PROBLEM => Leave out the images and set down the records below exactly.
══ DATA SUPPLIED ══
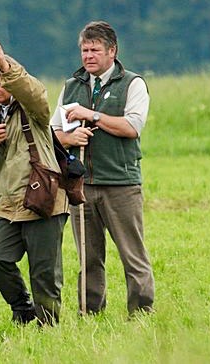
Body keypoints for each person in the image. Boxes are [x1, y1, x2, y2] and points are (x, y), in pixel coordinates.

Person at [50, 21, 155, 317]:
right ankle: (90, 314)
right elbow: (52, 133)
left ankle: (142, 313)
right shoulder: (71, 86)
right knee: (89, 258)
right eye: (84, 50)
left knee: (132, 255)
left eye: (95, 49)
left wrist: (92, 115)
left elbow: (132, 126)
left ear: (112, 51)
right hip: (81, 186)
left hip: (121, 184)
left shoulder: (132, 84)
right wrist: (69, 138)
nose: (88, 56)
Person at [0, 38, 69, 326]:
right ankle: (23, 308)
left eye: (0, 83)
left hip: (43, 199)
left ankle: (48, 328)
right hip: (9, 206)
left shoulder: (32, 108)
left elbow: (34, 93)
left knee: (44, 272)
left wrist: (10, 68)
═══
TASK RESULT =>
Body keypoints for each person in the image. Boxes are [x1, y1, x2, y2] and points are (x, y), in pixel coordinates.

Person at [50, 21, 155, 317]:
right ankle: (90, 314)
right elbow: (52, 133)
left ankle: (142, 313)
right shoulder: (71, 86)
right knee: (89, 258)
right eye: (84, 50)
left knee: (132, 255)
left eye: (95, 49)
left wrist: (92, 115)
left elbow: (132, 126)
left ear: (112, 51)
right hip: (81, 186)
left hip: (121, 184)
left shoulder: (132, 84)
right wrist: (69, 138)
nose: (88, 56)
Person at [0, 38, 69, 326]:
right ankle: (23, 308)
left eye: (0, 83)
left hip: (43, 199)
left ankle: (48, 328)
right hip: (9, 206)
left shoulder: (32, 108)
left elbow: (34, 93)
left knee: (44, 272)
left wrist: (10, 68)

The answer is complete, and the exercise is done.